**Task objective:**
Would you repeat the lines below word for word, leaving out the pictures?

+++ Provided entries

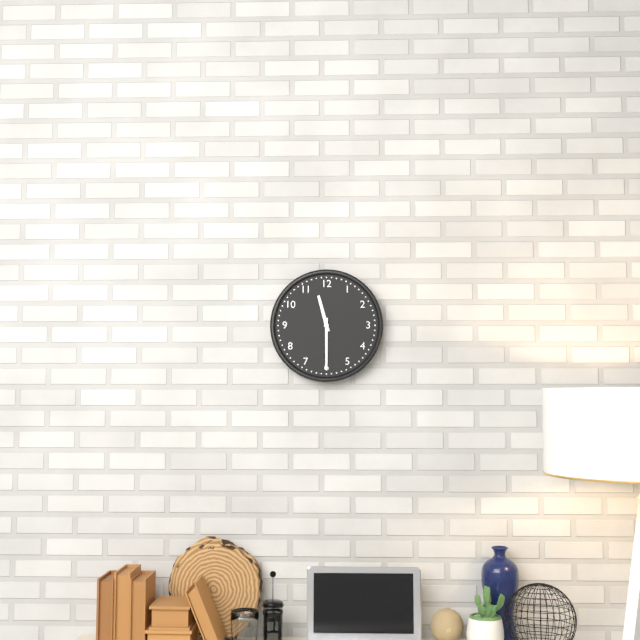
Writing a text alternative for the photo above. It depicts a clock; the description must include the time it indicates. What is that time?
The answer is 11:30
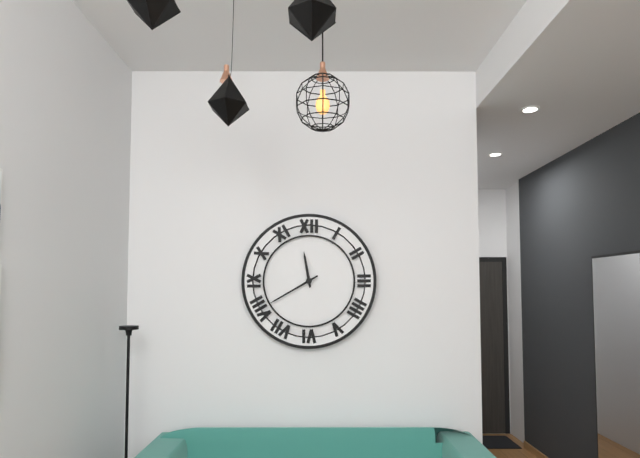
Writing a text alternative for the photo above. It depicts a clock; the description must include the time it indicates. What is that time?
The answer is 11:40
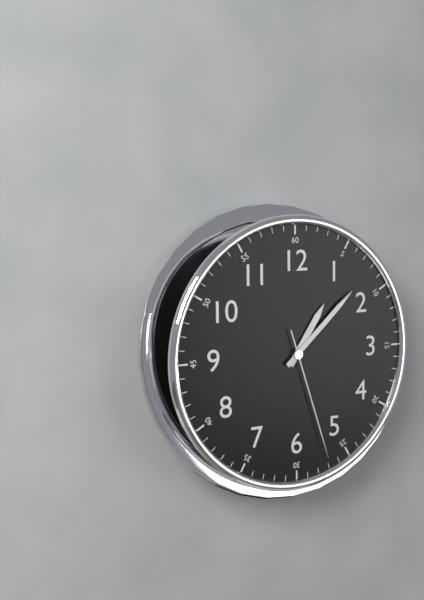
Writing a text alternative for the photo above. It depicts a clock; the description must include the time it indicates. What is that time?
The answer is 1:08:27
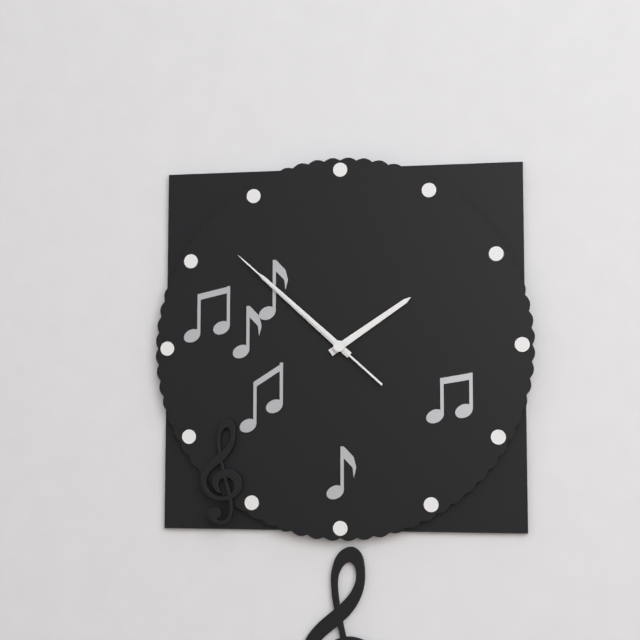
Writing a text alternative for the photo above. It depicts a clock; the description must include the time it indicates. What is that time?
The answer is 1:52:52
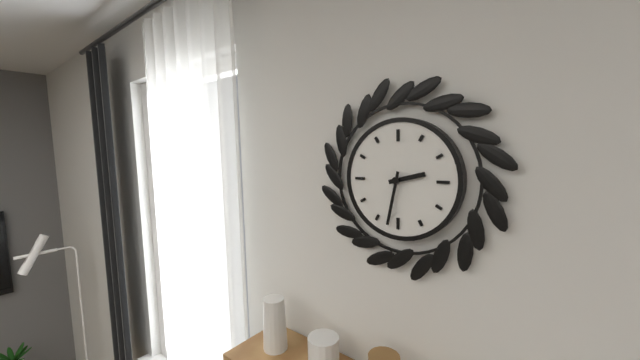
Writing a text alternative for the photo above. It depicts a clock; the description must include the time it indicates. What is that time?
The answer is 2:32
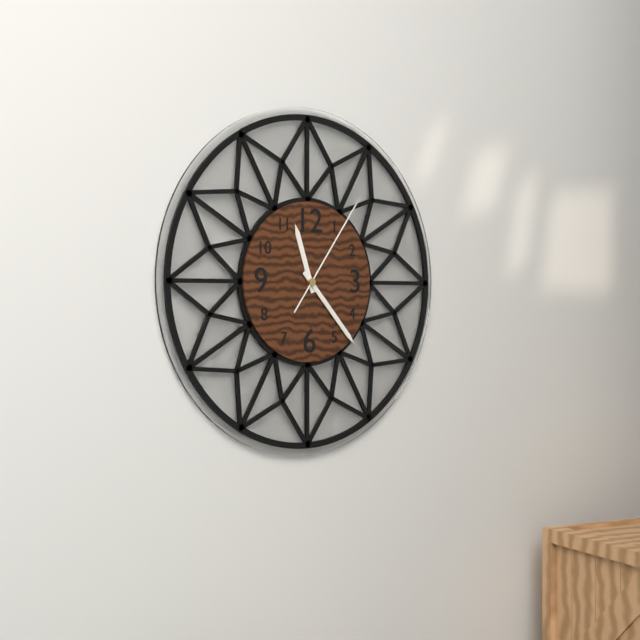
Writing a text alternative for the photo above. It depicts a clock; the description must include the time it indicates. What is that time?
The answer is 11:23:06
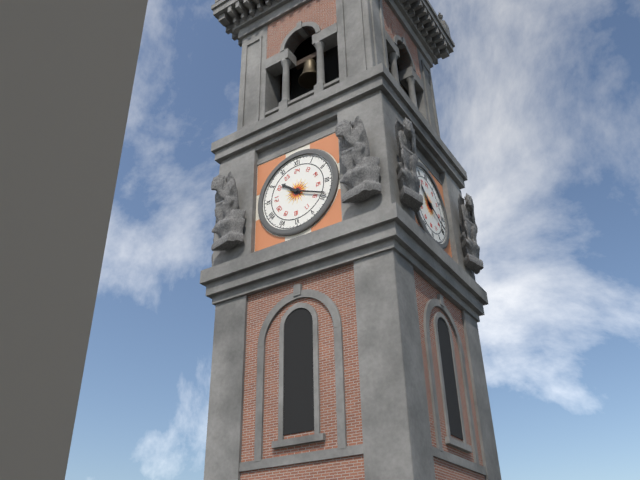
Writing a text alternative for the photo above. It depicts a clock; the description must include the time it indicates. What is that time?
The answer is 10:19
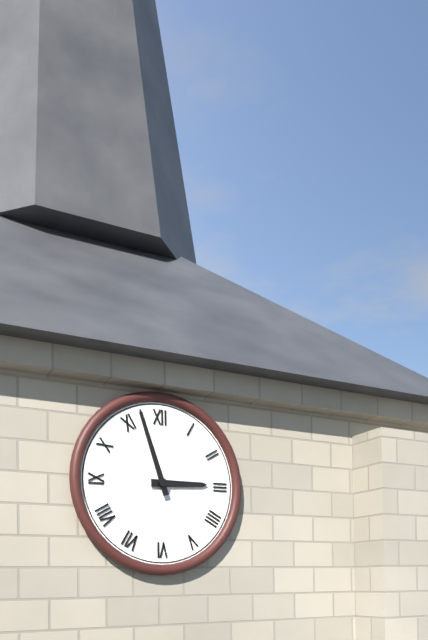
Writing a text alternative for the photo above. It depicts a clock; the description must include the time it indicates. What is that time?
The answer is 2:57
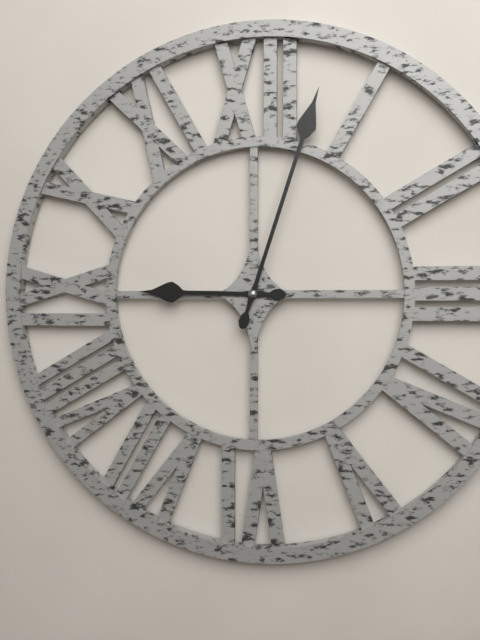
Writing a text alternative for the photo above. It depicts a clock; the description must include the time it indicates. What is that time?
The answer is 9:03
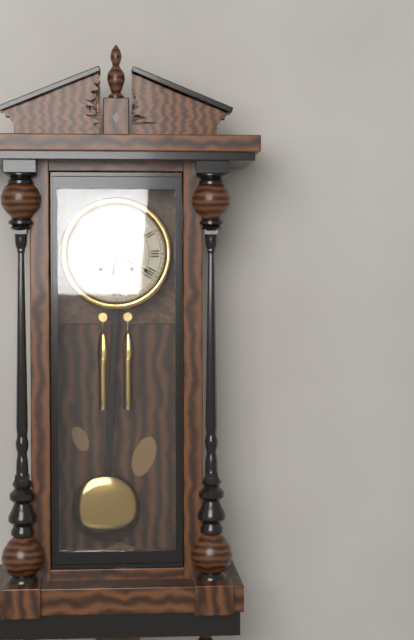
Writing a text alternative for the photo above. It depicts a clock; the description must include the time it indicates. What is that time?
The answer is 6:20
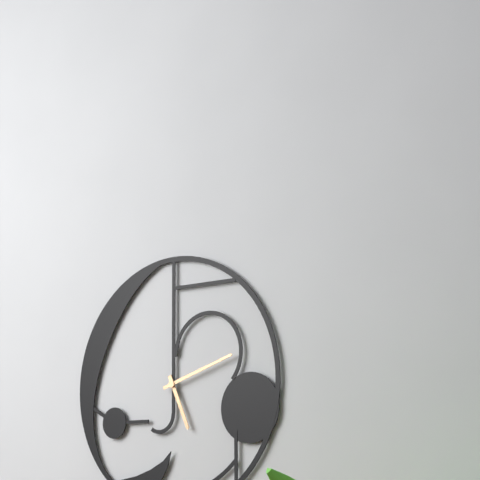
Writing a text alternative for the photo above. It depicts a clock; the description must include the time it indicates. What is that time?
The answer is 5:12
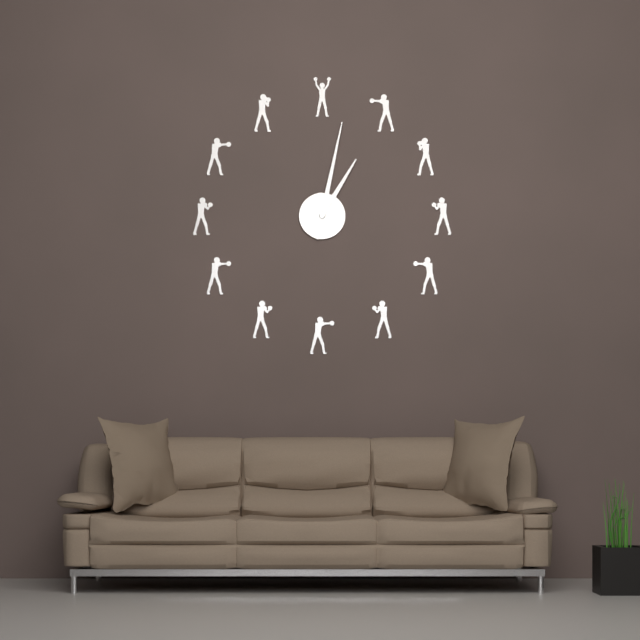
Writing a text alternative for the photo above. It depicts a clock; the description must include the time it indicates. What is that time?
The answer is 1:02
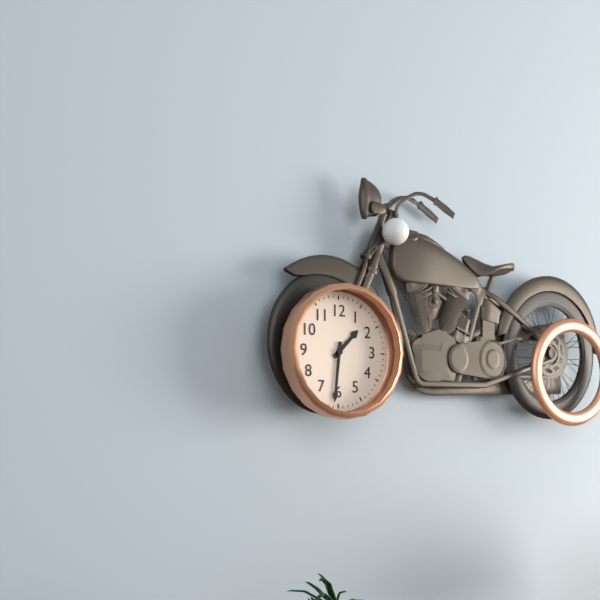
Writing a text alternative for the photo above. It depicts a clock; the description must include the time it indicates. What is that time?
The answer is 1:31
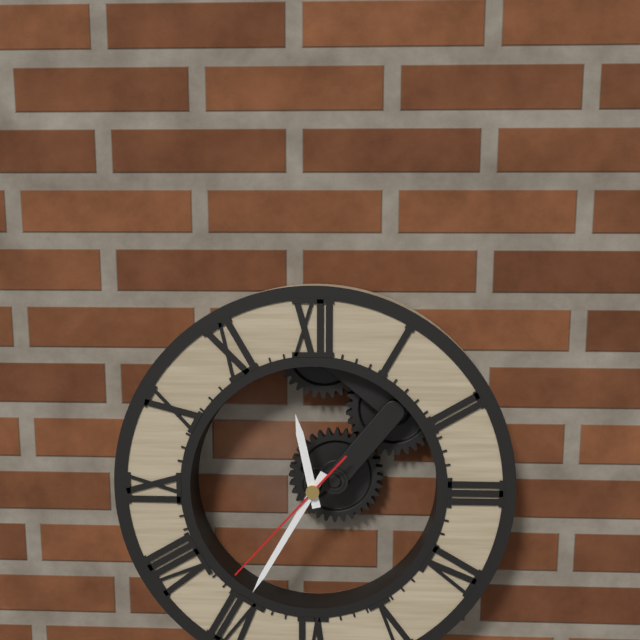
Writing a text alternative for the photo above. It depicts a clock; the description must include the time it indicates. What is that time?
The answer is 11:35:37
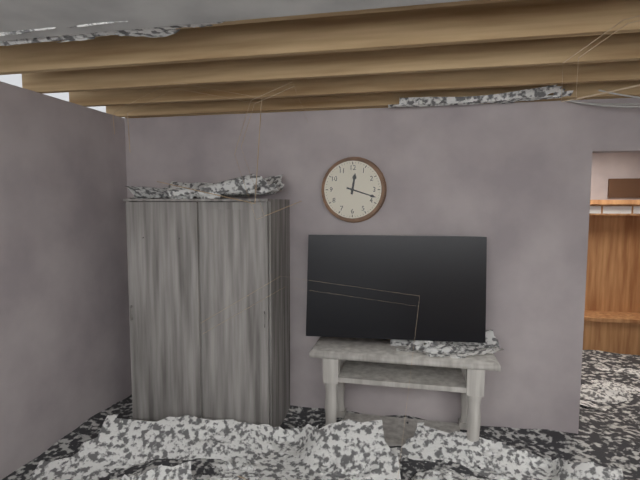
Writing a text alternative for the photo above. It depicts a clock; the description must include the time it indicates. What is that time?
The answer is 12:18
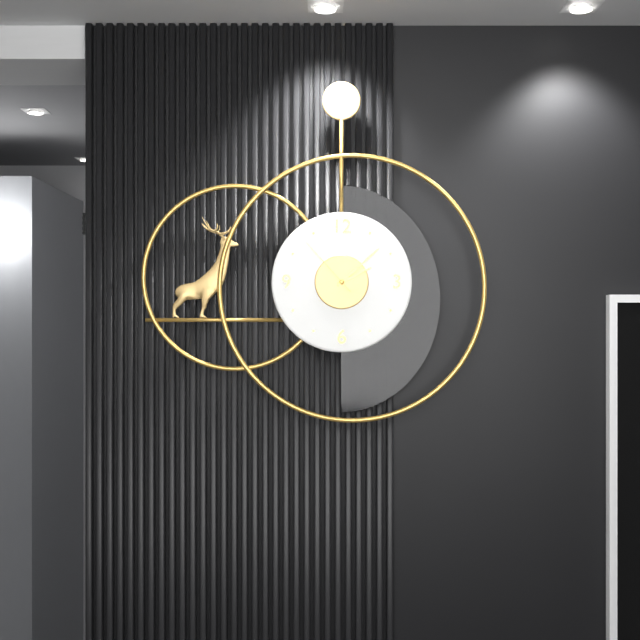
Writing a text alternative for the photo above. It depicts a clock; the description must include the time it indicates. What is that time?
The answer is 2:08:53
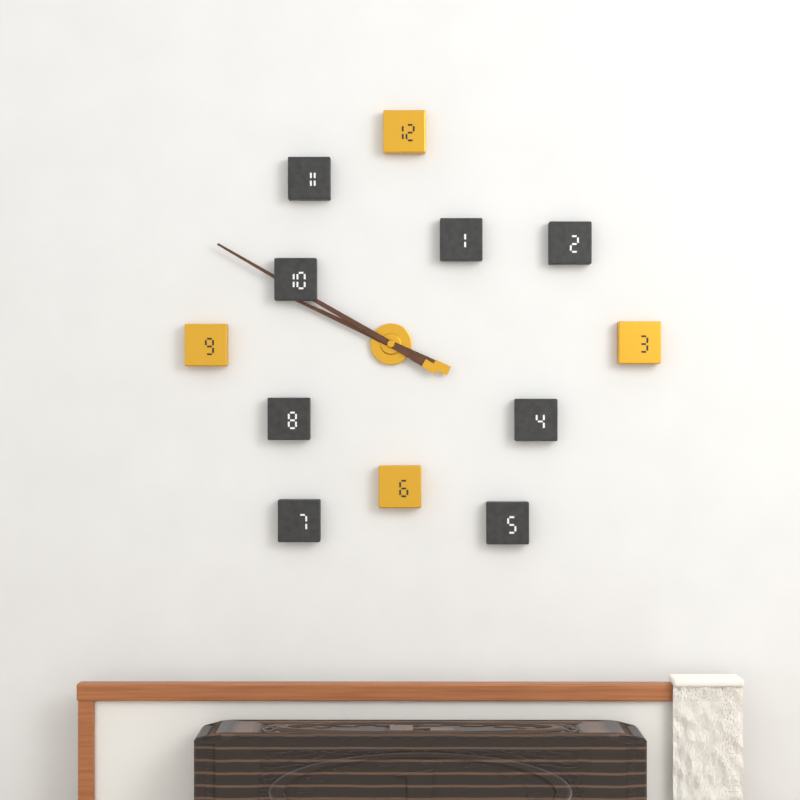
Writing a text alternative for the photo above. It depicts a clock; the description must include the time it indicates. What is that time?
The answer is 9:50
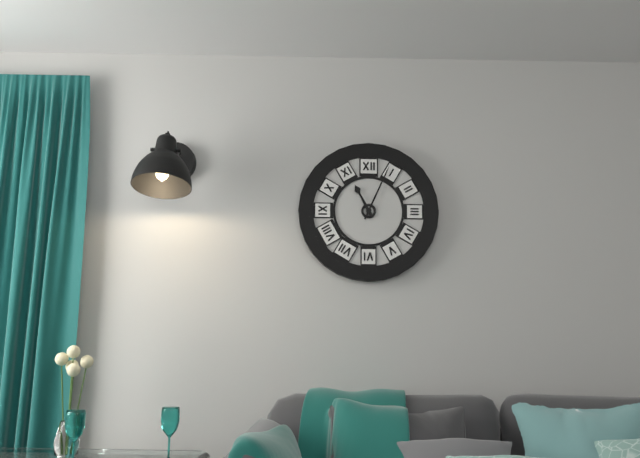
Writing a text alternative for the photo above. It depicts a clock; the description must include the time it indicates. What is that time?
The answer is 11:04
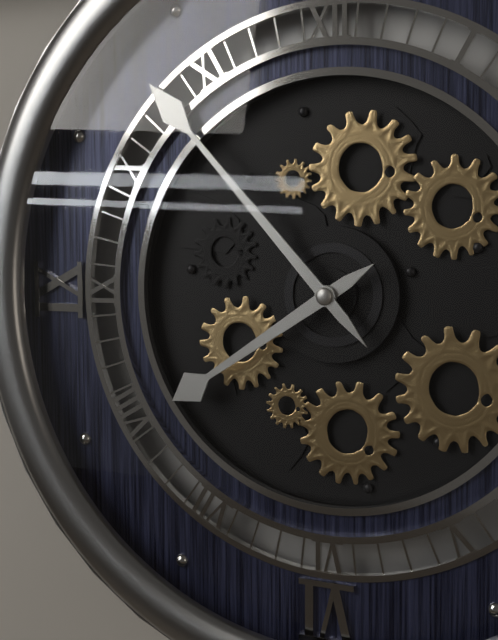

++++++

**Reply to the exercise:**
Writing a text alternative for the photo above. It depicts a clock; the description must include the time it indicates. What is that time?
The answer is 11:30
Writing a text alternative for the photo above. It depicts a clock; the description must include the time it indicates. What is that time?
The answer is 11:40
Writing a text alternative for the photo above. It depicts a clock; the description must include the time it indicates. What is that time?
The answer is 1:08:27
Writing a text alternative for the photo above. It depicts a clock; the description must include the time it indicates. What is that time?
The answer is 1:52:52
Writing a text alternative for the photo above. It depicts a clock; the description must include the time it indicates. What is that time?
The answer is 2:32
Writing a text alternative for the photo above. It depicts a clock; the description must include the time it indicates. What is that time?
The answer is 11:23:06
Writing a text alternative for the photo above. It depicts a clock; the description must include the time it indicates. What is that time?
The answer is 10:19
Writing a text alternative for the photo above. It depicts a clock; the description must include the time it indicates. What is that time?
The answer is 2:57
Writing a text alternative for the photo above. It depicts a clock; the description must include the time it indicates. What is that time?
The answer is 9:03
Writing a text alternative for the photo above. It depicts a clock; the description must include the time it indicates. What is that time?
The answer is 6:20
Writing a text alternative for the photo above. It depicts a clock; the description must include the time it indicates. What is that time?
The answer is 5:12
Writing a text alternative for the photo above. It depicts a clock; the description must include the time it indicates. What is that time?
The answer is 1:02
Writing a text alternative for the photo above. It depicts a clock; the description must include the time it indicates. What is that time?
The answer is 1:31
Writing a text alternative for the photo above. It depicts a clock; the description must include the time it indicates. What is that time?
The answer is 11:35:37
Writing a text alternative for the photo above. It depicts a clock; the description must include the time it indicates. What is that time?
The answer is 12:18
Writing a text alternative for the photo above. It depicts a clock; the description must include the time it indicates. What is that time?
The answer is 2:08:53
Writing a text alternative for the photo above. It depicts a clock; the description must include the time it indicates. What is that time?
The answer is 9:50
Writing a text alternative for the photo above. It depicts a clock; the description must include the time it indicates. What is that time?
The answer is 11:04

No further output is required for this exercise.